Using a matrix you would put the ID column on the rows, the measure column on the cross tab section, and value in the data section of the matrix object. Now it wouldn’t matter if the column names changed, if new columns were added or old ones removed from the source table. The 3 columns outputted by the pivot query would remain and the matrix report will adapt accordingly. The pivot/unpivot command to do the above would look like this:

SELECT ID, measure, value
FROM( SELECT id, col1, col2, col3, col4, col5 FROM error_feed1) p
UNPIVOT( VALUE FOR measure IN (col1, col2, col3, col4, col5)) AS unpvt

The columns are now dynamic, which solves half the problem. But the FROM clause uses specific column and table names, meaning this metatdata needs to be known in advance and hardcoded into the SSRS dataset query. Which brings us back to our original problem – we cannot hard code these values because they are constantly changing.
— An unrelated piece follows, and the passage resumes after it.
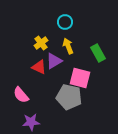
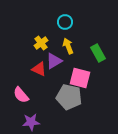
red triangle: moved 2 px down
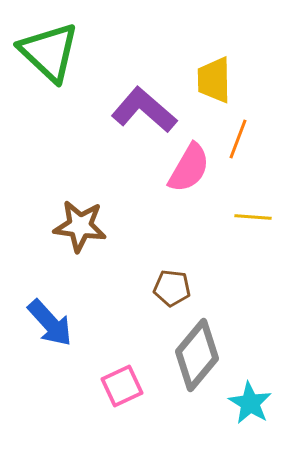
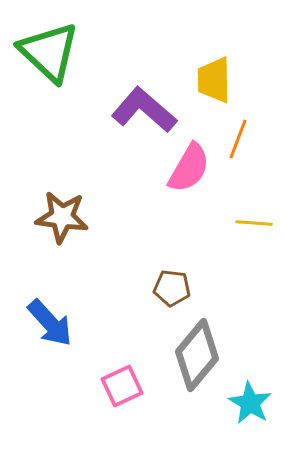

In order to get around this problem I decided to have the dataset be the result of a stored procedure. I can then have greater flexibility in manipulating the data, so long as I return a result set to SSRS at the end, and always with the same column names returned.

The proc accepts one parameter - the feed name, to be supplied by the user running the report using a standard SSRS drop down.

The proc itself makes use of the sysobjects and syscolumns system tables to get the full list of columns for any given table:

SELECT      c.name
FROM        sys.columns c
INNER JOIN sys.objects o
      ON    c.object_id = o.object_id
WHERE       type = 'U'
      AND   o.name LIKE @TableNameORDER BY    c.column_id

name
------------
id
col1
col2
col3
col4

Once the table name has been supplied (as a parameter in the SSRS report), dynamic sql can be leveraged to query the system tables and use the results to build a string containing the required sql PIVOT command, with all the relevant column names for any given table.

Once the string variable is populated with the sql script it is then executed, returning a result set of just 3 columns; the same 3 columns - ID, measure and value - regardless of the table being queried. The actual code code of the proc is below:

This result set is all that the SSRS queryset would ever see, and the column names would always be the same 3 named columns, regardless of the feed selected by the user. Setting up the SSRS matrix object in the manner suggested above would then display the contents of the table as normal – effectively doing a PIVOT to counter the UNPIVOT done in the stored procedure.

We now only need one single SSRS report to display data from any database table the user selects from the feed list in the parameter drop down - much simpler than dozens of different reports, or dozens of datasets and playing with visibility settings etc.